(Collected data entries)
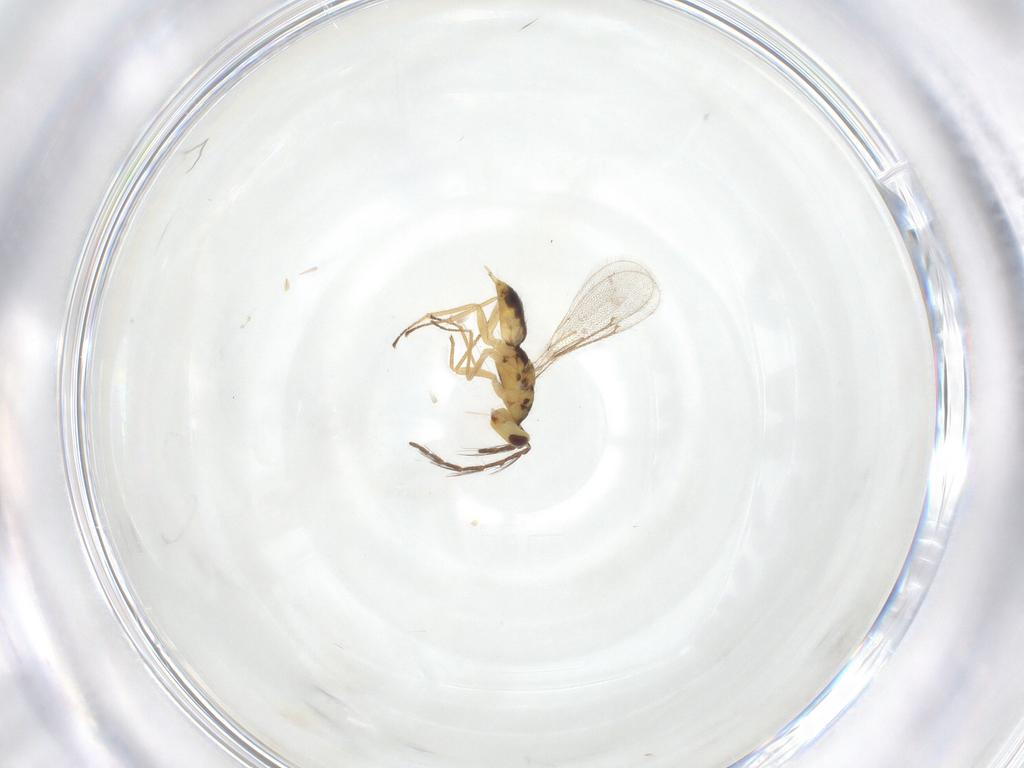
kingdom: Animalia
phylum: Arthropoda
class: Insecta
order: Hymenoptera
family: Eulophidae
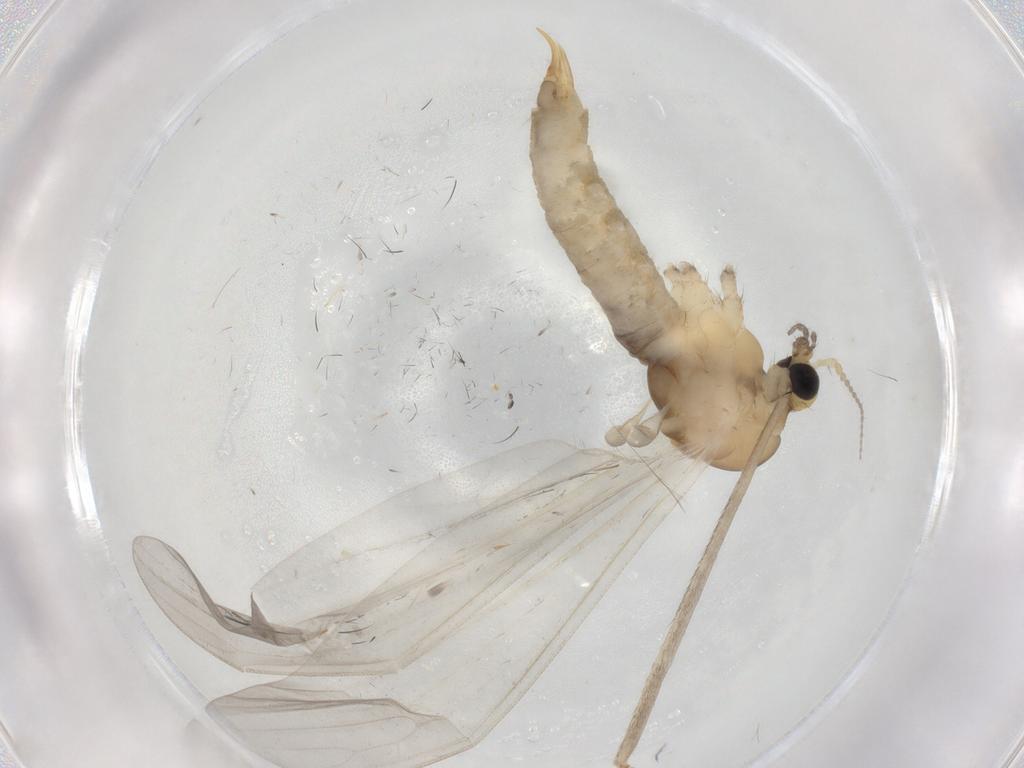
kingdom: Animalia
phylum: Arthropoda
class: Insecta
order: Diptera
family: Limoniidae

* [TASK OBJECTIVE] Extract every naming line from all of the entries above, verbatim, and leave the pictures out.

* [WRITTEN RESPONSE]
kingdom: Animalia
phylum: Arthropoda
class: Insecta
order: Hymenoptera
family: Eulophidae
kingdom: Animalia
phylum: Arthropoda
class: Insecta
order: Diptera
family: Limoniidae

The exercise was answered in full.